# Taking Your Time Vs. Not Taking Your Time...



## Draygo (Mar 18, 2010)

I sometimes take ages - OK, let's be honest, all afternoon - taking a picture of one of my watches. So it's kind of annoying when a quick shot turns out better. I was wearing my LLD for the first time in what seems like ages, and while wondering why I ever leave it in the box, I was overtaken by an urge to take a quick photo of it. OK, so it ain't perfect, but I'm pleased with the way it came out. But it does make me wonder why I ever bother taking my time... :angry:


----------



## cookdamo (Jan 26, 2012)

That is a cracking photo.

What's the watch & where can I get one?


----------



## tixntox (Jul 17, 2009)

Mmmmmmmmmmmmmmm! There's drool all over my keyboard! :yes:  :thumbup:

Mike


----------



## gaz64 (May 5, 2009)

I think it shows what can be done, I wish I had the skills tbh.

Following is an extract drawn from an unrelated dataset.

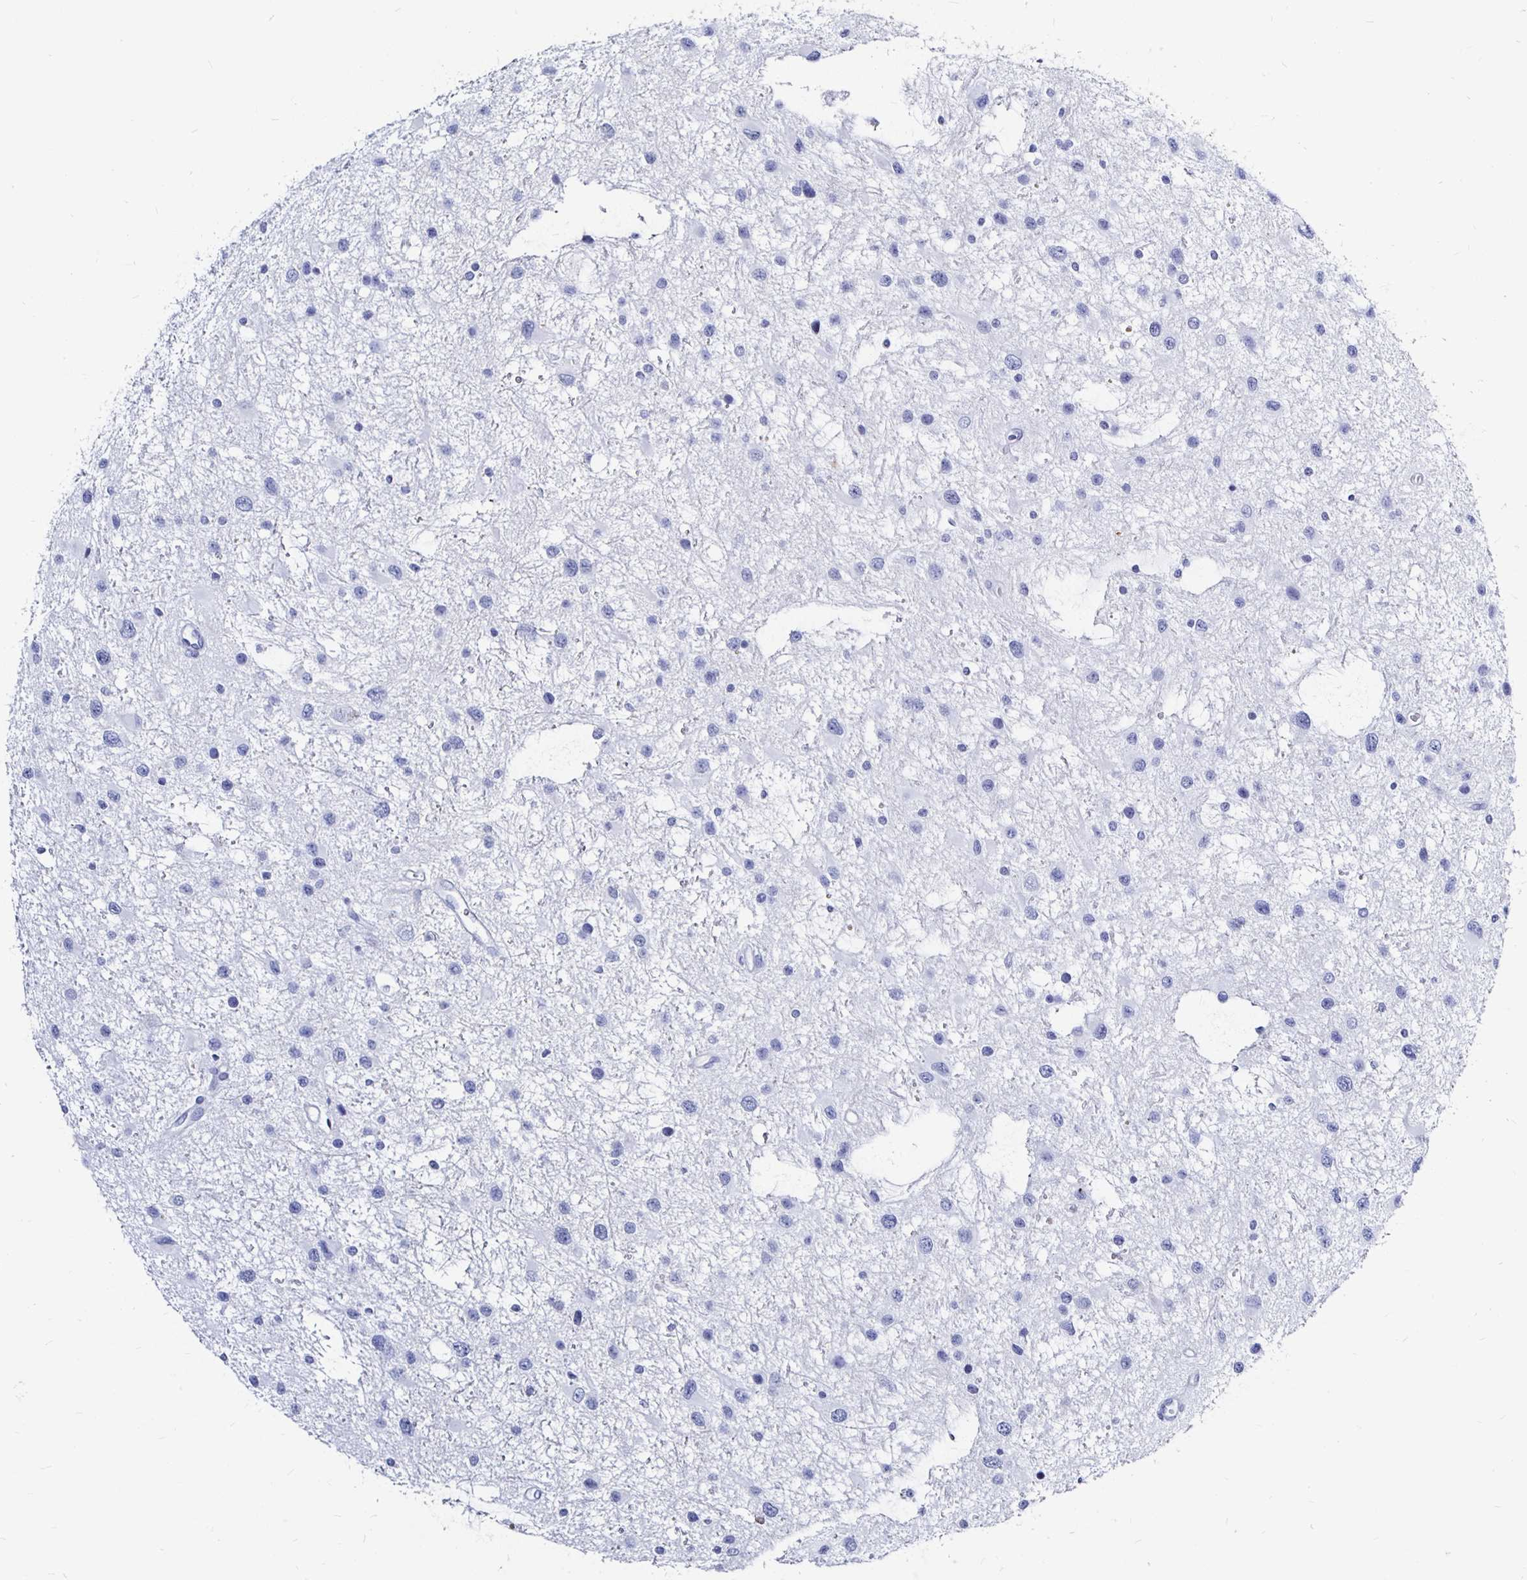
{"staining": {"intensity": "negative", "quantity": "none", "location": "none"}, "tissue": "glioma", "cell_type": "Tumor cells", "image_type": "cancer", "snomed": [{"axis": "morphology", "description": "Glioma, malignant, Low grade"}, {"axis": "topography", "description": "Brain"}], "caption": "This is a photomicrograph of immunohistochemistry staining of glioma, which shows no staining in tumor cells.", "gene": "LUZP4", "patient": {"sex": "female", "age": 32}}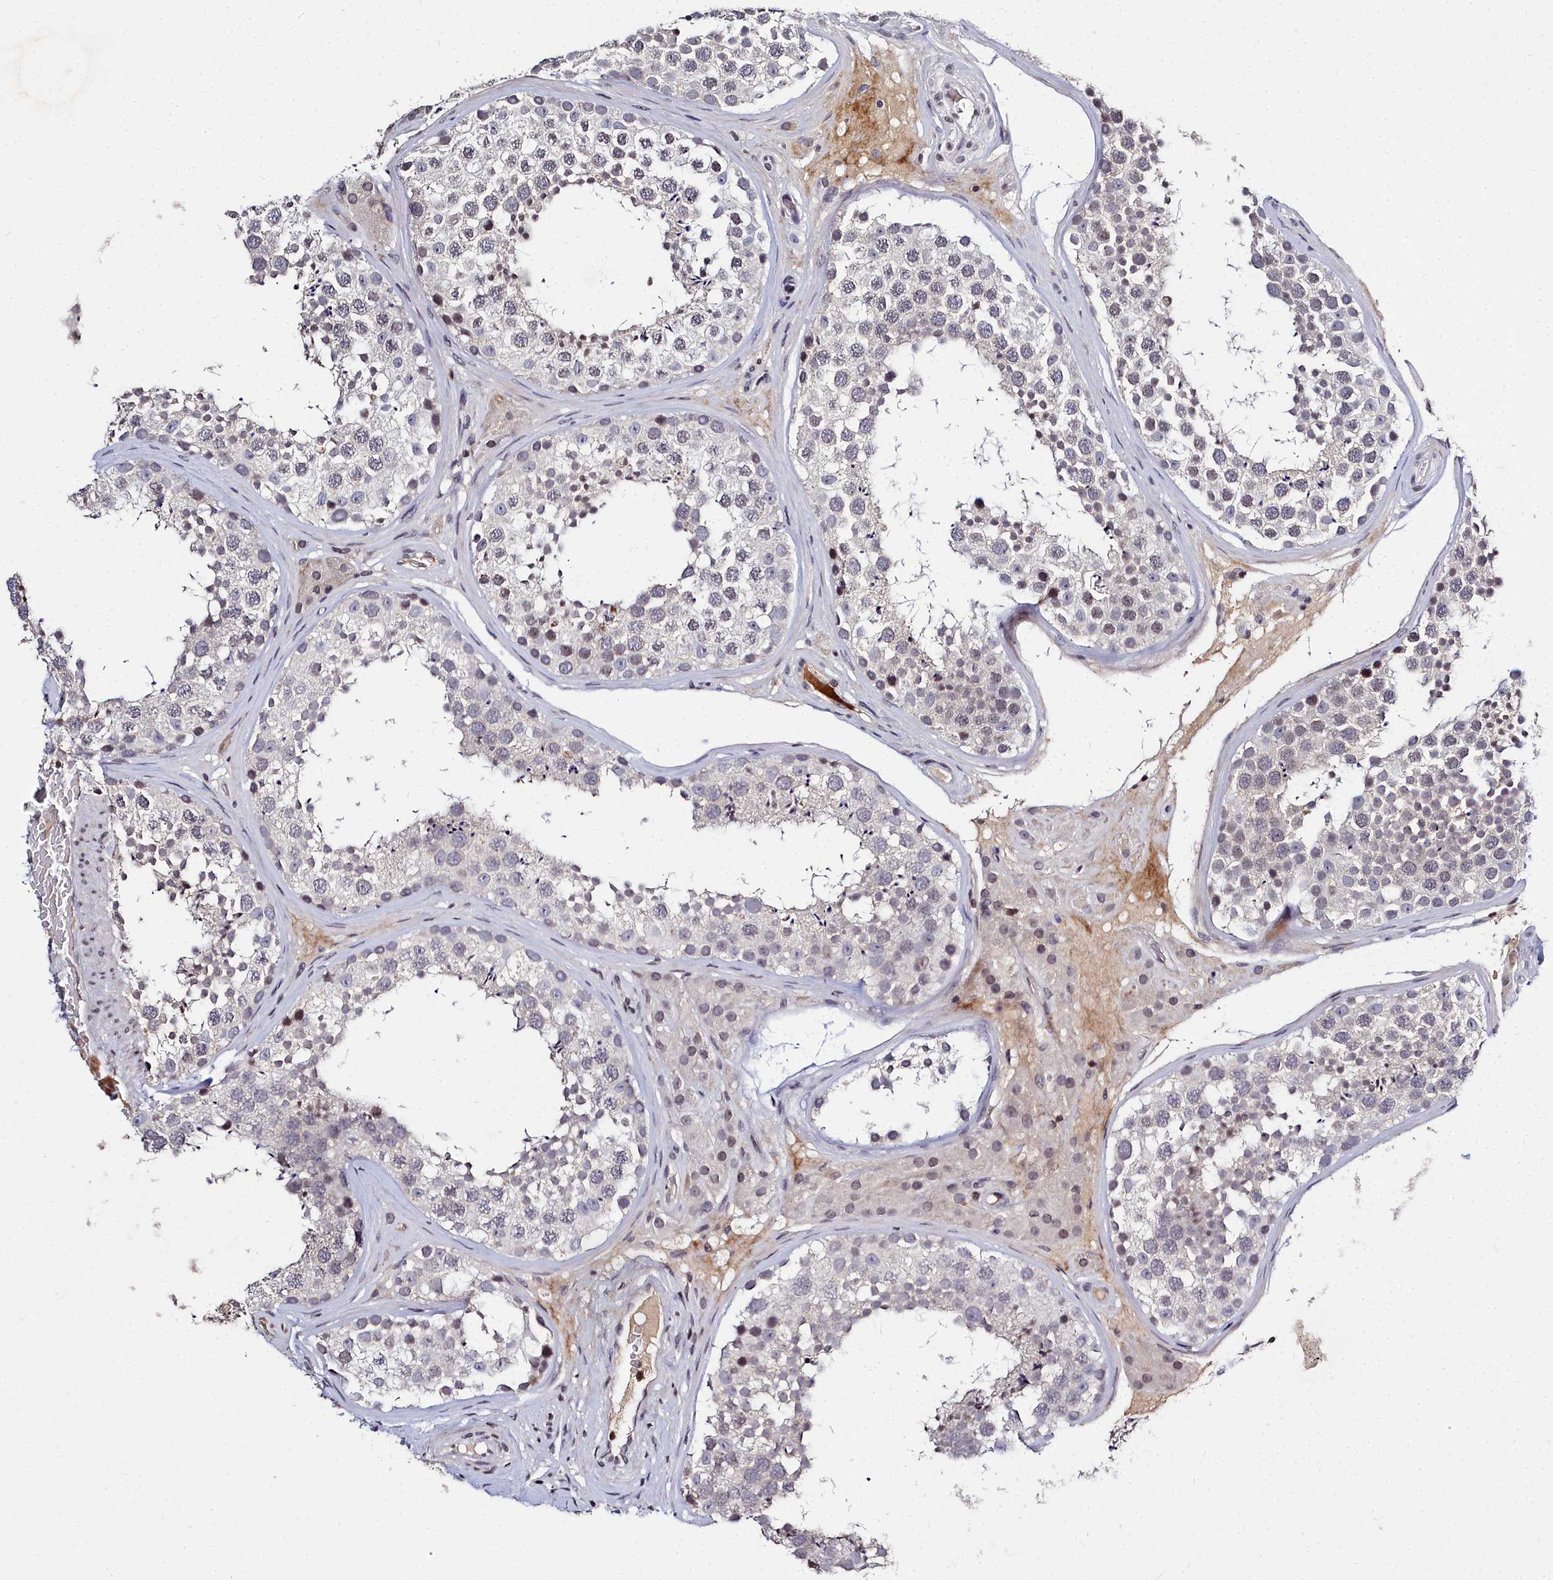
{"staining": {"intensity": "weak", "quantity": "<25%", "location": "nuclear"}, "tissue": "testis", "cell_type": "Cells in seminiferous ducts", "image_type": "normal", "snomed": [{"axis": "morphology", "description": "Normal tissue, NOS"}, {"axis": "topography", "description": "Testis"}], "caption": "DAB immunohistochemical staining of normal human testis demonstrates no significant staining in cells in seminiferous ducts. (Stains: DAB IHC with hematoxylin counter stain, Microscopy: brightfield microscopy at high magnification).", "gene": "FZD4", "patient": {"sex": "male", "age": 46}}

I prefer to see pictures like this rather than digitally manipulated images through photoshop. I appreciate the skill required in playing with photoshop and doing it well but I like to see the actual watch. Great picture.


----------



## Markybirch (Apr 24, 2009)

Cracking picture and watch :thumbup:


----------



## Draygo (Mar 18, 2010)

Cheers Mike, Gaz, Mark....

Cookdamo - it's a Longines Legend Diver, referred to as an LLD by many. It's a modern and current reissue of their own classic diver from the 60s. The distinctive style thing is the 'compressor' case with its twin crowns. The case style was all the rage then. (I think the clever thing was that the back sealed tighter, the more pressure it was put under. The second crown is for the internal bezel.)


----------



## Phillionaire (Jan 23, 2010)

Great photo :thumbsup: Which leads me onto my new topic...


----------



## Draygo (Mar 18, 2010)

Cheers Phil... and answered on your other thread


----------